(Recorded data)
* * * *

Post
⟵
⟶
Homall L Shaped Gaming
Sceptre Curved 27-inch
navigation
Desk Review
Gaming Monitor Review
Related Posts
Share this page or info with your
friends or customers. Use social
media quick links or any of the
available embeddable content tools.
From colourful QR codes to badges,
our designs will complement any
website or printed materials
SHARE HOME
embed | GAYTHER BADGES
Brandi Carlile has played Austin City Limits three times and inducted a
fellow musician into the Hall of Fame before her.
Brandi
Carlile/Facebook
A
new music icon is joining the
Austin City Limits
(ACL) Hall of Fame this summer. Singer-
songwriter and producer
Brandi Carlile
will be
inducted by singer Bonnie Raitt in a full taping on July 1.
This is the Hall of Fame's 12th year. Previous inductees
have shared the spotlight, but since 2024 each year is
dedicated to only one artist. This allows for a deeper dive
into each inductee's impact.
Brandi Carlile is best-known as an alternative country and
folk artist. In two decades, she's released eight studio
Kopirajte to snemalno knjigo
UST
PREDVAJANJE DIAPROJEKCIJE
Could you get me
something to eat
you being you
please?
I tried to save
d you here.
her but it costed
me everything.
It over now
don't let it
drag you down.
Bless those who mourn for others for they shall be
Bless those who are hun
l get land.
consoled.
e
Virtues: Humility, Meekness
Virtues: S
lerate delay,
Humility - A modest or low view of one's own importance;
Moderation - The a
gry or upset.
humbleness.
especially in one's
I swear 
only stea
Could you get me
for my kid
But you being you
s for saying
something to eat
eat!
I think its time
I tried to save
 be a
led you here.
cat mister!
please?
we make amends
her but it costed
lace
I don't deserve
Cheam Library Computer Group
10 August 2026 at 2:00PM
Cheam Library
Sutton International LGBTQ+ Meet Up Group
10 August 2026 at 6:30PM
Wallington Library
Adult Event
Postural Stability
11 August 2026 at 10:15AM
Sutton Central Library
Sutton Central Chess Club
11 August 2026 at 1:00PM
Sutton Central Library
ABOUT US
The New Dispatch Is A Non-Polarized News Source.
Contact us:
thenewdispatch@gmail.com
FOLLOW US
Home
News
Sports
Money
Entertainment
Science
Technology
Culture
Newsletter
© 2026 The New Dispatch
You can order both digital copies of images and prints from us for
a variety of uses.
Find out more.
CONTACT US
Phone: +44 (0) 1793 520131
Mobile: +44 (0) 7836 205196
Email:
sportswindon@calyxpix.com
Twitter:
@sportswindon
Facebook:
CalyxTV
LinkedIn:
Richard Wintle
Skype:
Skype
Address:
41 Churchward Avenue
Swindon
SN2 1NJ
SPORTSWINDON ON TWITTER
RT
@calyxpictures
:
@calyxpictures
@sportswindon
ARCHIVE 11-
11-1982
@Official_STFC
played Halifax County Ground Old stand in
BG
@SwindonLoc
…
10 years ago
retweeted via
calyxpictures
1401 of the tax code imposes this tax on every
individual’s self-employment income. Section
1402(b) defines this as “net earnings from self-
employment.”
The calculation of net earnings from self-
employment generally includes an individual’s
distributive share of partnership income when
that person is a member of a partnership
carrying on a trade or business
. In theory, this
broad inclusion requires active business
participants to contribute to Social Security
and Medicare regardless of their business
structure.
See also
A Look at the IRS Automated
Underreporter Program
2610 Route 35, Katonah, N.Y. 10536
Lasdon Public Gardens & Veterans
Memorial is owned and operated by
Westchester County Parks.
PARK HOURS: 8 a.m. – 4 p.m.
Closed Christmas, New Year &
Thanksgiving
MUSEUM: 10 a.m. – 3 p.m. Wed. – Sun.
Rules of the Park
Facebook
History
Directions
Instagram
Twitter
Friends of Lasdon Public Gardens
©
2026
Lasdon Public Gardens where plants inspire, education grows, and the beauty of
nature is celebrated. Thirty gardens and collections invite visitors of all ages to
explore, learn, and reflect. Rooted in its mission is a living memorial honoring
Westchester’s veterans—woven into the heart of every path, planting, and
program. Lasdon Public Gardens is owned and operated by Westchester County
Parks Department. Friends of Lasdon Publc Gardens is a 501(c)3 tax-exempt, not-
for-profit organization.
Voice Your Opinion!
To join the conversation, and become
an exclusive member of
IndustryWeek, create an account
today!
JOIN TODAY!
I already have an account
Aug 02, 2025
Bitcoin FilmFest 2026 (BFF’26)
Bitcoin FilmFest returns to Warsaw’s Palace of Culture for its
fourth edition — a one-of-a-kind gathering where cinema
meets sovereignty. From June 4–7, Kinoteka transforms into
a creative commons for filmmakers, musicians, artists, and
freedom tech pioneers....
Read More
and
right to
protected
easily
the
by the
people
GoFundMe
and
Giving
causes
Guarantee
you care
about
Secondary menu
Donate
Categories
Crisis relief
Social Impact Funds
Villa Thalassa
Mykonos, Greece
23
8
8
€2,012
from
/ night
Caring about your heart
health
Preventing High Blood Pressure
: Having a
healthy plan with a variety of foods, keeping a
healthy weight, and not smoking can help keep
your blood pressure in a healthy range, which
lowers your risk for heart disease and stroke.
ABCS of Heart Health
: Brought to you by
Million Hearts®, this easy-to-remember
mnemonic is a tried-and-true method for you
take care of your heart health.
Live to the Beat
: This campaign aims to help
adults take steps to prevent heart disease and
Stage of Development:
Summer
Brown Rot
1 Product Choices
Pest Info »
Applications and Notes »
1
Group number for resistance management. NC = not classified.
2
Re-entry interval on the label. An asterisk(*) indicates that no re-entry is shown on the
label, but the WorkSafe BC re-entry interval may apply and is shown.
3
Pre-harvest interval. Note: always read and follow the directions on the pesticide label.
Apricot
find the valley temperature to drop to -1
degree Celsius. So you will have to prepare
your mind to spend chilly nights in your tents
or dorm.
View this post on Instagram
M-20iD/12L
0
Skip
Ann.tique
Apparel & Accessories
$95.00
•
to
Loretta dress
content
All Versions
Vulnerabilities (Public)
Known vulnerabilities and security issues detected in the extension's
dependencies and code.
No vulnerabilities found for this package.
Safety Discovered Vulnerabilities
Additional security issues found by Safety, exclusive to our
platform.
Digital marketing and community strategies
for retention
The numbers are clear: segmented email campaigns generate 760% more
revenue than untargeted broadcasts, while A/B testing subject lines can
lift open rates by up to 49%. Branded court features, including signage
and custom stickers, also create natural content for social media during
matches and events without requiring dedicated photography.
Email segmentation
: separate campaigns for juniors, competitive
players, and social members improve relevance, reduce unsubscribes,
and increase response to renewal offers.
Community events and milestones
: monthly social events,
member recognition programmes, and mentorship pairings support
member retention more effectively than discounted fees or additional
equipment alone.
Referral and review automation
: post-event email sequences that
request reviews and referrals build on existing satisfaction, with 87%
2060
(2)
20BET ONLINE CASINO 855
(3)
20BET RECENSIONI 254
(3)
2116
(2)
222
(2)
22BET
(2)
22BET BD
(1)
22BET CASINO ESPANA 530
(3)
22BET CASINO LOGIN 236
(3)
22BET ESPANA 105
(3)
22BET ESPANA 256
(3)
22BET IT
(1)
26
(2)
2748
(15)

* * * *

* _Directions_
Output all the lines above. Keep each one exact.

* _Answer to this problem_
Post
⟵
⟶
Homall L Shaped Gaming
Sceptre Curved 27-inch
navigation
Desk Review
Gaming Monitor Review
Related Posts
Share this page or info with your
friends or customers. Use social
media quick links or any of the
available embeddable content tools.
From colourful QR codes to badges,
our designs will complement any
website or printed materials
SHARE HOME
embed | GAYTHER BADGES
Brandi Carlile has played Austin City Limits three times and inducted a
fellow musician into the Hall of Fame before her.
Brandi
Carlile/Facebook
A
new music icon is joining the
Austin City Limits
(ACL) Hall of Fame this summer. Singer-
songwriter and producer
Brandi Carlile
will be
inducted by singer Bonnie Raitt in a full taping on July 1.
This is the Hall of Fame's 12th year. Previous inductees
have shared the spotlight, but since 2024 each year is
dedicated to only one artist. This allows for a deeper dive
into each inductee's impact.
Brandi Carlile is best-known as an alternative country and
folk artist. In two decades, she's released eight studio
Kopirajte to snemalno knjigo
UST
PREDVAJANJE DIAPROJEKCIJE
Could you get me
something to eat
you being you
please?
I tried to save
d you here.
her but it costed
me everything.
It over now
don't let it
drag you down.
Bless those who mourn for others for they shall be
Bless those who are hun
l get land.
consoled.
e
Virtues: Humility, Meekness
Virtues: S
lerate delay,
Humility - A modest or low view of one's own importance;
Moderation - The a
gry or upset.
humbleness.
especially in one's
I swear 
only stea
Could you get me
for my kid
But you being you
s for saying
something to eat
eat!
I think its time
I tried to save
 be a
led you here.
cat mister!
please?
we make amends
her but it costed
lace
I don't deserve
Cheam Library Computer Group
10 August 2026 at 2:00PM
Cheam Library
Sutton International LGBTQ+ Meet Up Group
10 August 2026 at 6:30PM
Wallington Library
Adult Event
Postural Stability
11 August 2026 at 10:15AM
Sutton Central Library
Sutton Central Chess Club
11 August 2026 at 1:00PM
Sutton Central Library
ABOUT US
The New Dispatch Is A Non-Polarized News Source.
Contact us:
thenewdispatch@gmail.com
FOLLOW US
Home
News
Sports
Money
Entertainment
Science
Technology
Culture
Newsletter
© 2026 The New Dispatch
You can order both digital copies of images and prints from us for
a variety of uses.
Find out more.
CONTACT US
Phone: +44 (0) 1793 520131
Mobile: +44 (0) 7836 205196
Email:
sportswindon@calyxpix.com
Twitter:
@sportswindon
Facebook:
CalyxTV
LinkedIn:
Richard Wintle
Skype:
Skype
Address:
41 Churchward Avenue
Swindon
SN2 1NJ
SPORTSWINDON ON TWITTER
RT
@calyxpictures
:
@calyxpictures
@sportswindon
ARCHIVE 11-
11-1982
@Official_STFC
played Halifax County Ground Old stand in
BG
@SwindonLoc
…
10 years ago
retweeted via
calyxpictures
1401 of the tax code imposes this tax on every
individual’s self-employment income. Section
1402(b) defines this as “net earnings from self-
employment.”
The calculation of net earnings from self-
employment generally includes an individual’s
distributive share of partnership income when
that person is a member of a partnership
carrying on a trade or business
. In theory, this
broad inclusion requires active business
participants to contribute to Social Security
and Medicare regardless of their business
structure.
See also
A Look at the IRS Automated
Underreporter Program
2610 Route 35, Katonah, N.Y. 10536
Lasdon Public Gardens & Veterans
Memorial is owned and operated by
Westchester County Parks.
PARK HOURS: 8 a.m. – 4 p.m.
Closed Christmas, New Year &
Thanksgiving
MUSEUM: 10 a.m. – 3 p.m. Wed. – Sun.
Rules of the Park
Facebook
History
Directions
Instagram
Twitter
Friends of Lasdon Public Gardens
©
2026
Lasdon Public Gardens where plants inspire, education grows, and the beauty of
nature is celebrated. Thirty gardens and collections invite visitors of all ages to
explore, learn, and reflect. Rooted in its mission is a living memorial honoring
Westchester’s veterans—woven into the heart of every path, planting, and
program. Lasdon Public Gardens is owned and operated by Westchester County
Parks Department. Friends of Lasdon Publc Gardens is a 501(c)3 tax-exempt, not-
for-profit organization.
Voice Your Opinion!
To join the conversation, and become
an exclusive member of
IndustryWeek, create an account
today!
JOIN TODAY!
I already have an account
Aug 02, 2025
Bitcoin FilmFest 2026 (BFF’26)
Bitcoin FilmFest returns to Warsaw’s Palace of Culture for its
fourth edition — a one-of-a-kind gathering where cinema
meets sovereignty. From June 4–7, Kinoteka transforms into
a creative commons for filmmakers, musicians, artists, and
freedom tech pioneers....
Read More
and
right to
protected
easily
the
by the
people
GoFundMe
and
Giving
causes
Guarantee
you care
about
Secondary menu
Donate
Categories
Crisis relief
Social Impact Funds
Villa Thalassa
Mykonos, Greece
23
8
8
€2,012
from
/ night
Caring about your heart
health
Preventing High Blood Pressure
: Having a
healthy plan with a variety of foods, keeping a
healthy weight, and not smoking can help keep
your blood pressure in a healthy range, which
lowers your risk for heart disease and stroke.
ABCS of Heart Health
: Brought to you by
Million Hearts®, this easy-to-remember
mnemonic is a tried-and-true method for you
take care of your heart health.
Live to the Beat
: This campaign aims to help
adults take steps to prevent heart disease and
Stage of Development:
Summer
Brown Rot
1 Product Choices
Pest Info »
Applications and Notes »
1
Group number for resistance management. NC = not classified.
2
Re-entry interval on the label. An asterisk(*) indicates that no re-entry is shown on the
label, but the WorkSafe BC re-entry interval may apply and is shown.
3
Pre-harvest interval. Note: always read and follow the directions on the pesticide label.
Apricot
find the valley temperature to drop to -1
degree Celsius. So you will have to prepare
your mind to spend chilly nights in your tents
or dorm.
View this post on Instagram
M-20iD/12L
0
Skip
Ann.tique
Apparel & Accessories
$95.00
•
to
Loretta dress
content
All Versions
Vulnerabilities (Public)
Known vulnerabilities and security issues detected in the extension's
dependencies and code.
No vulnerabilities found for this package.
Safety Discovered Vulnerabilities
Additional security issues found by Safety, exclusive to our
platform.
Digital marketing and community strategies
for retention
The numbers are clear: segmented email campaigns generate 760% more
revenue than untargeted broadcasts, while A/B testing subject lines can
lift open rates by up to 49%. Branded court features, including signage
and custom stickers, also create natural content for social media during
matches and events without requiring dedicated photography.
Email segmentation
: separate campaigns for juniors, competitive
players, and social members improve relevance, reduce unsubscribes,
and increase response to renewal offers.
Community events and milestones
: monthly social events,
member recognition programmes, and mentorship pairings support
member retention more effectively than discounted fees or additional
equipment alone.
Referral and review automation
: post-event email sequences that
request reviews and referrals build on existing satisfaction, with 87%
2060
(2)
20BET ONLINE CASINO 855
(3)
20BET RECENSIONI 254
(3)
2116
(2)
222
(2)
22BET
(2)
22BET BD
(1)
22BET CASINO ESPANA 530
(3)
22BET CASINO LOGIN 236
(3)
22BET ESPANA 105
(3)
22BET ESPANA 256
(3)
22BET IT
(1)
26
(2)
2748
(15)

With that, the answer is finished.